- Selected text
::::
# HELP Required - Iberital Expression



## ifunky_ltd (Oct 16, 2013)

Hello All

I brought an Iberital Expression 3 group over a year ago, gave it a good clean and its been sitting there waiting for me to test. I have just realised that I may not be able to test it because it requires a 3 phase socket.

Can anyone help? I want to be able to test it from home.


----------



## Pyro (Jun 28, 2014)

Not without a phase converter, which I am guessing since you bought the machine second hand will actually end up costing more than it £500-1000...

Your other option is getting 3 phase wiring which IIRC will end up costing £5000-10000

This is exactly why I don't have a commercial machine on my countertop!


----------



## jpaul__ (Feb 19, 2016)

what I would think but expressed more eloquently



> Well, you first have to make sure it's possible. You are talking about 3 phase vs. 1 phase, ie. the 380 V is actually 3 individual 240V phases. On some espresso machines the pump is on one phase and the heater on the other two. In all cases I've seen the heater is actually a dual element, each element using one phase of the 380 V. To use it on one phase you will have to operate the heating elements in parallel along with the pump. This is possible, but whether or not it will be practical is a simple matter of mathematics. As an example, if each element or each half of the element draws 1000 watts and the pump draws another 100 watts you will be drawing 2100 watts on one phase. That means it will be drawing 8.75 A, which should not be a problem. If, however, each element draws 2000 watts you will be 17.5 A which is too high for the normal wiring in a normal home and will cause the circuit breaker to blow. In any case you will be putting a heavy load on the phase used and will probably find a loss of 20 or more volts when the heaters are on.


----------



## espressotechno (Apr 11, 2011)

It's a Spanish machine with typical 4 core wiring. UK Iberital machines are all wired for 230v single phase electrics.

You join the black lead to the brown for the live feed; green is earth; the beige-ish one is neutral.

You'll need a mains supply of 20amps minimum.


----------
::::
Extracted records:

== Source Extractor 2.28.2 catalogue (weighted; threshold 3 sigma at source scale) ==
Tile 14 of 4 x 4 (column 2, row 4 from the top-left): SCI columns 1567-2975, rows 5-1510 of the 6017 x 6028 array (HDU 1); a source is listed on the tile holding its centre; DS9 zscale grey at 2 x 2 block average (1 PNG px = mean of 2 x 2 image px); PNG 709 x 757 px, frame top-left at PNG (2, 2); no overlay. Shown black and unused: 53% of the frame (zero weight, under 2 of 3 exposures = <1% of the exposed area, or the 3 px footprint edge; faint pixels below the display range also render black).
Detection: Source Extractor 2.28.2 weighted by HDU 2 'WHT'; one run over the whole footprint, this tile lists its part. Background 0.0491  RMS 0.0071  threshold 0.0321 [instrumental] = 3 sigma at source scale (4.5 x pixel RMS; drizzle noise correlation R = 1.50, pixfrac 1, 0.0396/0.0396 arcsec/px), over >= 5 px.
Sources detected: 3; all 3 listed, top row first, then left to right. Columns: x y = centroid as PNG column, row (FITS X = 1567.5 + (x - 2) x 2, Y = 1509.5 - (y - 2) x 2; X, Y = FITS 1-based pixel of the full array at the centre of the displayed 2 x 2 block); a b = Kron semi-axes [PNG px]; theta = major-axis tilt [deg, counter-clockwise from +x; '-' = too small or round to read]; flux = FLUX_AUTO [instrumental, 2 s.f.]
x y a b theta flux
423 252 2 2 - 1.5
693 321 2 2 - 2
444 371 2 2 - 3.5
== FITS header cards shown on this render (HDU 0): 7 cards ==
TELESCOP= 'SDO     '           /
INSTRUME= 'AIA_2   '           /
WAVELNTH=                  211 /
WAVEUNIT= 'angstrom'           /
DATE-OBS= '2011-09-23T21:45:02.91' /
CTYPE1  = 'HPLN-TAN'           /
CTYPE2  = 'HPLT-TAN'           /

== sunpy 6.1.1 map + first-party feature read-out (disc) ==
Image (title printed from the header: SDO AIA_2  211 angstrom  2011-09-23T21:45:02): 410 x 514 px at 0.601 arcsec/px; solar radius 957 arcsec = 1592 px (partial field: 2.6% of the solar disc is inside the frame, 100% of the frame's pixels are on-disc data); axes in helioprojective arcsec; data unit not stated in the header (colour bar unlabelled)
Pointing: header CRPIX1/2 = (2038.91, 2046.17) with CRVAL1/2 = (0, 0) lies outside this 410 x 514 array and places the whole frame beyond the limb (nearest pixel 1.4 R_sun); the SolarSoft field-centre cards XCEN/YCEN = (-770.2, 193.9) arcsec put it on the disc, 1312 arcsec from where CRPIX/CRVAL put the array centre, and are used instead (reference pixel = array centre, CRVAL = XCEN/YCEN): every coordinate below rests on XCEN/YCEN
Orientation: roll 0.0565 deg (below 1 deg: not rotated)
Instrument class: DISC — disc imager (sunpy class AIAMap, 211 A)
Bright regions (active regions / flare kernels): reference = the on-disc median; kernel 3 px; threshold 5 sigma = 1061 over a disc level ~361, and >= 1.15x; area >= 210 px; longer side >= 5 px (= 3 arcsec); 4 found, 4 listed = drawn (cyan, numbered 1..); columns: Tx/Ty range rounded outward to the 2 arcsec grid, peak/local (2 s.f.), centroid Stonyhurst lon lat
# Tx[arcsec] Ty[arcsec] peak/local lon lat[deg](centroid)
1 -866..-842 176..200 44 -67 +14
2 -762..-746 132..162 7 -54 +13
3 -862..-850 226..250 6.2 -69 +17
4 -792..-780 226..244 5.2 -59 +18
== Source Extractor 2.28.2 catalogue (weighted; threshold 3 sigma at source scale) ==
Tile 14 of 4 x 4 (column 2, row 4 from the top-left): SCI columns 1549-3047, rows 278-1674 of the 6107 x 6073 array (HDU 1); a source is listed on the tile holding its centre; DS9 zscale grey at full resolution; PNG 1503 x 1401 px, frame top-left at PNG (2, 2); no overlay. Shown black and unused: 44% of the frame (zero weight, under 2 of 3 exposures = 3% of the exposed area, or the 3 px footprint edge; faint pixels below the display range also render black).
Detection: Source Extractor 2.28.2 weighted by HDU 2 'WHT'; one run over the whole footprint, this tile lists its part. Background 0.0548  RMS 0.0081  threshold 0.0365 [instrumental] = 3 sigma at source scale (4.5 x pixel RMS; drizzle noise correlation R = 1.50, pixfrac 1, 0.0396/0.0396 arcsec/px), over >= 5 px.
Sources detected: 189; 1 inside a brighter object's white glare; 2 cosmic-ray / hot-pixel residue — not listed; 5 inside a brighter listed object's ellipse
::::
- Task A
Answer these about the Iberital Expression thread:
(i) What does Pyro give as the cost of getting 3 phase wiring?
(ii) In the quoted example, what current is drawn at 2100 watts on one phase?
(iii) What minimum mains supply does espressotechno say is needed?
- Task B
From the Iberital Expression thread, output the passage starting at "It's a Spanish" and ending at "one is neutral.".

- Output A
(i) £5000-10000
(ii) 8.75 A
(iii) 20 amps

- Output B
It's a Spanish machine with typical 4 core wiring. UK Iberital machines are all wired for 230v single phase electrics.

You join the black lead to the brown for the live feed; green is earth; the beige-ish one is neutral.